Installation & Setup

CH340 Driver

Users will need to install the appropriate driver for their computer to recognize the serial-to-UART chip on their board/adapter. Most of the latest operating systems will recognize the CH340C chip on the board and automatically install the required driver.

To manually install the CH340 driver on their computer, users can download it from the WCH website. For more information, check out our How to Install CH340 Drivers Tutorial.

Arduino IDE

Tip

For first-time users, who have never programmed before and are looking to use the Arduino IDE, we recommend beginning with the SparkFun Inventor's Kit (SIK), which is designed to help users get started programming with the Arduino IDE.
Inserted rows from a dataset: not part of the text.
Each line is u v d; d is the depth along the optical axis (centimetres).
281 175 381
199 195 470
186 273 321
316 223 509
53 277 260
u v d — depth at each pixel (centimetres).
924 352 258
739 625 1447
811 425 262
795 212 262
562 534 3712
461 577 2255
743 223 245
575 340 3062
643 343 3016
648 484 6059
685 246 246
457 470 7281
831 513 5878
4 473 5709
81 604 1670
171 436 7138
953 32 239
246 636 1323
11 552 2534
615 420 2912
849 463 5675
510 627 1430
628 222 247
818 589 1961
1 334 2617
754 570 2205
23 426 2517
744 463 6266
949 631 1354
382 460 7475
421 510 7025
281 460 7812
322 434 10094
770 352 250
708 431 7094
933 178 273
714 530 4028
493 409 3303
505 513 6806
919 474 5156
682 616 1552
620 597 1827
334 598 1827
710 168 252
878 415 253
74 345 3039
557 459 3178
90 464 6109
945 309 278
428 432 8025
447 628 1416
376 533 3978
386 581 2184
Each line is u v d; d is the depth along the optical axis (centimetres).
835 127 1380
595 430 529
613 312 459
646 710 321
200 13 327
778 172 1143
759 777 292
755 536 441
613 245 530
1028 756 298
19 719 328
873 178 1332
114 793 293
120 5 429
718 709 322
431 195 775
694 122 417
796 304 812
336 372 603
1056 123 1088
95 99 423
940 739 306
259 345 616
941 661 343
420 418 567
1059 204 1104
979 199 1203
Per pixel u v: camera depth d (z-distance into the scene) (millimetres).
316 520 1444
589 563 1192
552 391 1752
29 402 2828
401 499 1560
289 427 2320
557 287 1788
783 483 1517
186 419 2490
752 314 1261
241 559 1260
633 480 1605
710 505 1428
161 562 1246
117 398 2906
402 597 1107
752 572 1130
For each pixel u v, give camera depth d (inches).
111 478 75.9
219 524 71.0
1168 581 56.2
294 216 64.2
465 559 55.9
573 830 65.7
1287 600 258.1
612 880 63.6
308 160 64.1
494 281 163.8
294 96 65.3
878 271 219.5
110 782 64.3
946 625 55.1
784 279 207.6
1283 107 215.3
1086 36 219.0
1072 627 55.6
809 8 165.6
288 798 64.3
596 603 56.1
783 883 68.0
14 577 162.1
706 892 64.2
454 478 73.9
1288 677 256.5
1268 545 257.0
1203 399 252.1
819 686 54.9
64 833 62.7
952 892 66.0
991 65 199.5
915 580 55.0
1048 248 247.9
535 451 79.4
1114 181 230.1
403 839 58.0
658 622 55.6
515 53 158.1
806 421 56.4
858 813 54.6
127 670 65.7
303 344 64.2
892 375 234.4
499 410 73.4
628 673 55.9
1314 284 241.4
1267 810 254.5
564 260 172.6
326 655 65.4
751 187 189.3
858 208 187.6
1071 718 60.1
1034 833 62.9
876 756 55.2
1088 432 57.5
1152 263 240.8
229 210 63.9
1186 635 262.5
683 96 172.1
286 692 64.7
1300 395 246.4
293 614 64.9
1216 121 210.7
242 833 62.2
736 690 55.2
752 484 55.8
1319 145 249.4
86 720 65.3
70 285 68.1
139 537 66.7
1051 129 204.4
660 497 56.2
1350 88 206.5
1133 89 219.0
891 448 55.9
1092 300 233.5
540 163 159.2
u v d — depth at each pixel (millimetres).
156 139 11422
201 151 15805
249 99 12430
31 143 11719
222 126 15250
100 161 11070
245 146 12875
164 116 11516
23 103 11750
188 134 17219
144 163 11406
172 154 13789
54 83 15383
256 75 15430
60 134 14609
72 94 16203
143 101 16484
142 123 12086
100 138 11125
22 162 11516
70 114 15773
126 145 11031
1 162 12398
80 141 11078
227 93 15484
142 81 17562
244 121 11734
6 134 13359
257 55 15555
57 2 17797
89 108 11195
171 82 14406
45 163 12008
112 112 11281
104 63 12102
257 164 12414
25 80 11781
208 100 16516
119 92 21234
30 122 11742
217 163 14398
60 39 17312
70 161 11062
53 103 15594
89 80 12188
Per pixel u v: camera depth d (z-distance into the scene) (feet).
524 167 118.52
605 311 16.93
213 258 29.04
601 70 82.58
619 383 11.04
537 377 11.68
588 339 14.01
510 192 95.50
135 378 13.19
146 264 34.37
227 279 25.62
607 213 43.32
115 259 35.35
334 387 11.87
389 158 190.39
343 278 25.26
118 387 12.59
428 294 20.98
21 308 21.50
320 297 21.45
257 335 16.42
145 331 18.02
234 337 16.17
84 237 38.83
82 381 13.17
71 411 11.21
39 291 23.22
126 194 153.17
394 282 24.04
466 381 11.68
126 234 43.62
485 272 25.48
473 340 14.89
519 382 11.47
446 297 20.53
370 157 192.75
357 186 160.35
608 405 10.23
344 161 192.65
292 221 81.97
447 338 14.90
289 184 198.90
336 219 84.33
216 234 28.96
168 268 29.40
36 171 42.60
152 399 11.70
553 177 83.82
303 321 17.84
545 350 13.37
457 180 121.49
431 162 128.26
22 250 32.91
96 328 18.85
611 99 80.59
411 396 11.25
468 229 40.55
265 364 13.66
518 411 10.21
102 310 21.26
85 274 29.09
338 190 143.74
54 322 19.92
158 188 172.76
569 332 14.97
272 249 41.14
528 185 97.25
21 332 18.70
Most users may already be familiar with the Arduino IDE and its use. However, for those of you who have never heard the name Arduino before, feel free to check out the Arduino website. To get started with using the Arduino IDE, check out our tutorials below:

Install Board Definition

Install the latest ESP32 board definitions in the Arduino IDE.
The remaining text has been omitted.